| PROBLEM |
Each line of the data below from the one holding "FIGURE 2 | Study" to the one holding "Figure 8. Natural", inclusive, is to be reproduced exactly; no other line belongs in the answer.

| DATA PROVIDED |
┄┄┄┄┄┄┄┄┄┄
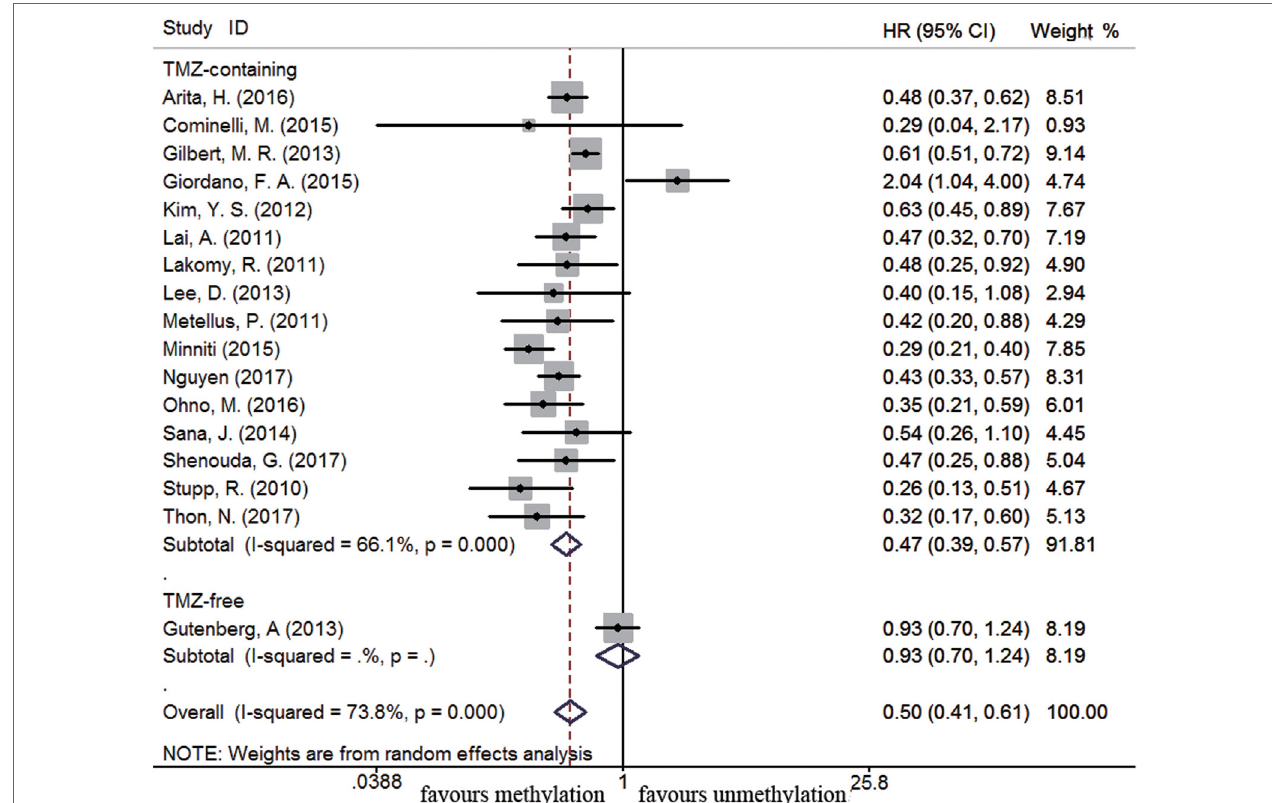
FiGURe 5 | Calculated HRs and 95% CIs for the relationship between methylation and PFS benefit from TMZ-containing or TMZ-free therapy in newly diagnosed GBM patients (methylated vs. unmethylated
┄┄┄┄┄┄┄┄┄┄
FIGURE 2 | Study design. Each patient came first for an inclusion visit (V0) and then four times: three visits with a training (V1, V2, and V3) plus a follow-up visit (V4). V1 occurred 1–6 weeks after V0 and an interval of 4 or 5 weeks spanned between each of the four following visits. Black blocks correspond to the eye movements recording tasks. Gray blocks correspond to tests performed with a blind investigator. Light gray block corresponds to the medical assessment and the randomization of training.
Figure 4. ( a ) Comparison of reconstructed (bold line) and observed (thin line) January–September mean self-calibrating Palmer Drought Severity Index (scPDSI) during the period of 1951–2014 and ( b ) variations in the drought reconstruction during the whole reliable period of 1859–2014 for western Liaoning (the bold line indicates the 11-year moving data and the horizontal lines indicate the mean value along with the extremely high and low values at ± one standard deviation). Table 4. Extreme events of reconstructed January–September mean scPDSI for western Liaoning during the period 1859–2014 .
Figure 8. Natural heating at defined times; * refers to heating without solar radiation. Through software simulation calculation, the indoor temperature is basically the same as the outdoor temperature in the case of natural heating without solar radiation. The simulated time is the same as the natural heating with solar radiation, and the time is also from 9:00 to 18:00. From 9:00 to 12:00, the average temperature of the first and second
┄┄┄┄┄┄┄┄┄┄
| RESPONSE TO THE TASK |
FIGURE 2 | Study design. Each patient came first for an inclusion visit (V0) and then four times: three visits with a training (V1, V2, and V3) plus a follow-up visit (V4). V1 occurred 1–6 weeks after V0 and an interval of 4 or 5 weeks spanned between each of the four following visits. Black blocks correspond to the eye movements recording tasks. Gray blocks correspond to tests performed with a blind investigator. Light gray block corresponds to the medical assessment and the randomization of training.
Figure 4. ( a ) Comparison of reconstructed (bold line) and observed (thin line) January–September mean self-calibrating Palmer Drought Severity Index (scPDSI) during the period of 1951–2014 and ( b ) variations in the drought reconstruction during the whole reliable period of 1859–2014 for western Liaoning (the bold line indicates the 11-year moving data and the horizontal lines indicate the mean value along with the extremely high and low values at ± one standard deviation). Table 4. Extreme events of reconstructed January–September mean scPDSI for western Liaoning during the period 1859–2014 .
Figure 8. Natural heating at defined times; * refers to heating without solar radiation. Through software simulation calculation, the indoor temperature is basically the same as the outdoor temperature in the case of natural heating without solar radiation. The simulated time is the same as the natural heating with solar radiation, and the time is also from 9:00 to 18:00. From 9:00 to 12:00, the average temperature of the first and second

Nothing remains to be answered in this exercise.